Today was all about the lift bridges on the Erie Canal that had to open for us. (Well, mostly about that.) We left Brockport at 0700, as soon as the lift bridge in front of our nighttime berth began operating, headed for Gasport or Lockport or Tanawanda. Our destination depended on how long it would take to navigate all those bridges, and what kind of stopping places we found. We also faced the last two locks of the Erie Canal and knew that they were pretty big ones.
It’s also the day we cruised over a road and a river. That’s right, the canal went right over them! An engineering marvel. Erie Canal continues to astound us with its engineering as we near its end.
And it’s also the day we got boarded by the Coast Guard for the first time this year. Story in the captions…

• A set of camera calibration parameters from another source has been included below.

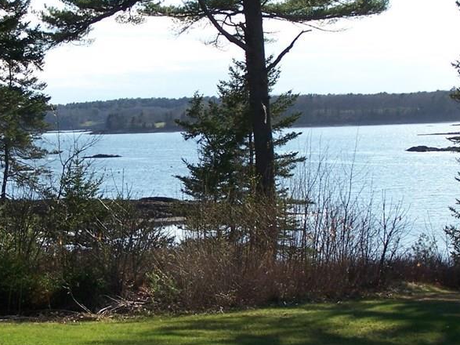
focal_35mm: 103
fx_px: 1368
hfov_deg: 19.0
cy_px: 154
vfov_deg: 14.4
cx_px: 154
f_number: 3.1
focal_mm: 9.8
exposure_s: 1/800
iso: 80
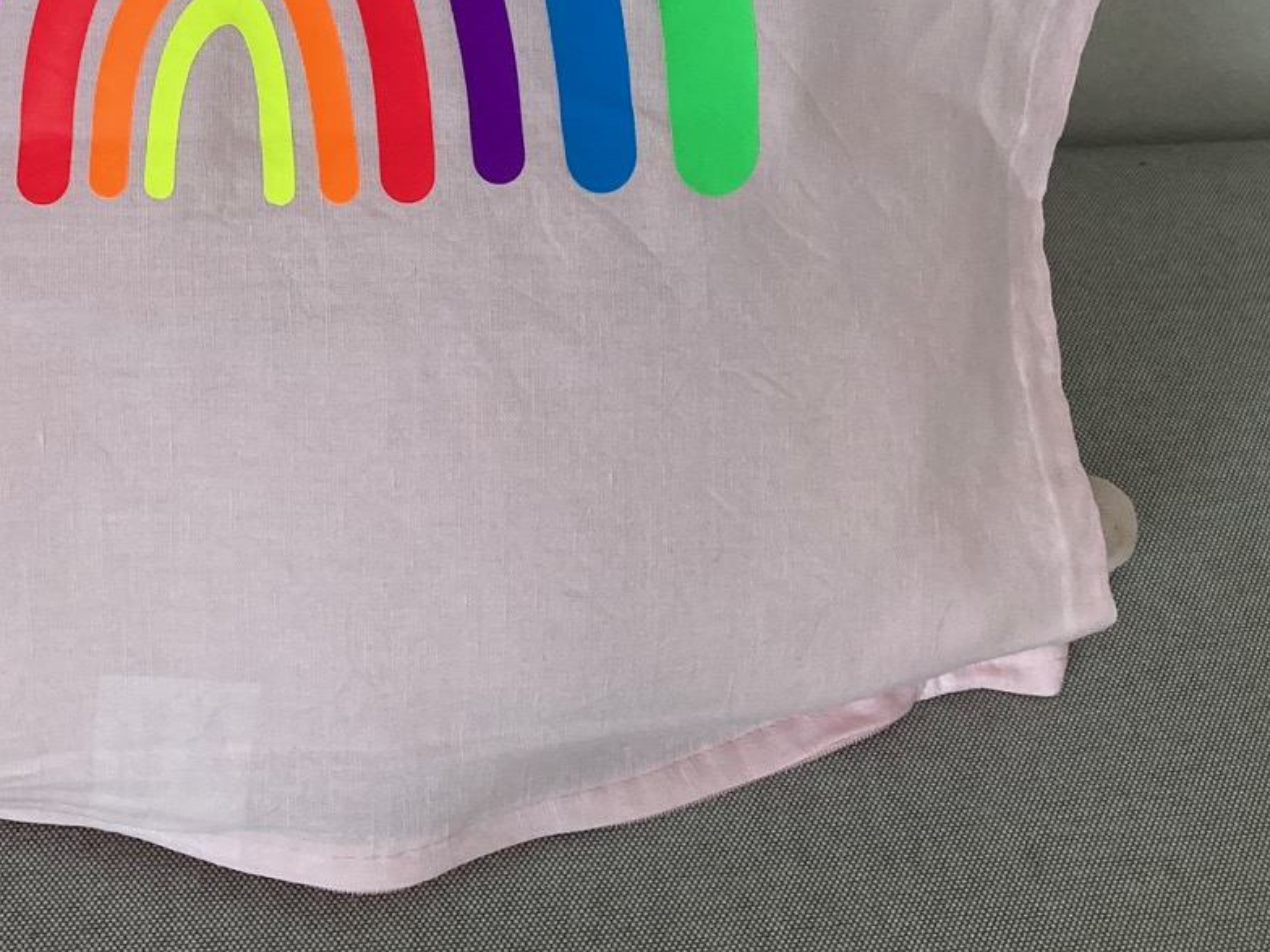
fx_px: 2642
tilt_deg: -38.7
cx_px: 258
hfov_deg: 26.5
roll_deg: -2.7
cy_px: -60
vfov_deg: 19.7
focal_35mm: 72
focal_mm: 3.99
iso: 80
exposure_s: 1/100
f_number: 1.8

Jeff tooted the horn many times today–for the kids, y’know!–as we passed school buses held at the bridge (by us), or youngsters watching from the side. You find ways to entertain yourself when it gets…well…repetitious if not a bit boring. But still pleasant, with perfect weather snd nice Looping companions. Photos and captions follow of this 55-mile day that took 9.5 hours.
P.S.: A reminder that this adventure called The Great Loop isn’t all fun-‘n-games, as these posts sometimes suggest. Living under way brings both physical and emotional consequences and requires adjustments and flexibility, even if you are “an adventurer.” Example: Yesterday, I banged my head hard against the boat roof and now have a nice egg on my skull. I’m slowly recovering from a tender foot (another mishap), resulting in a limp for over a week. Spring allergies are causing havoc. I can’t speak for Jeff’s challenges, but imagine doing this as a Type-1 diabetic. The boat has sustained injuries, too; we’ve scraped against walls a few times when the fenders weren’t in the right place for an unplanned impact. Other boaters we know have experienced even more dramatic impacts or challenges and we aren’t complaining…just grateful for every day that ends well.
2 thoughts on “12 Bridges & A Boarding”
Very minor correction. You were not boarded by the Coast Guard. The USCG boats are similar design, but have an orange bumper around them and are prominently marked USCG and Coast Guard. You were boarded by a police department marine unit.
Thank you for the correction. It was an interagency crew, which which I appreciated because I worked in that area quite a lot. One of the boarderd was a Coast Guard member and the other was from some state environmental organization I didn’t recognize.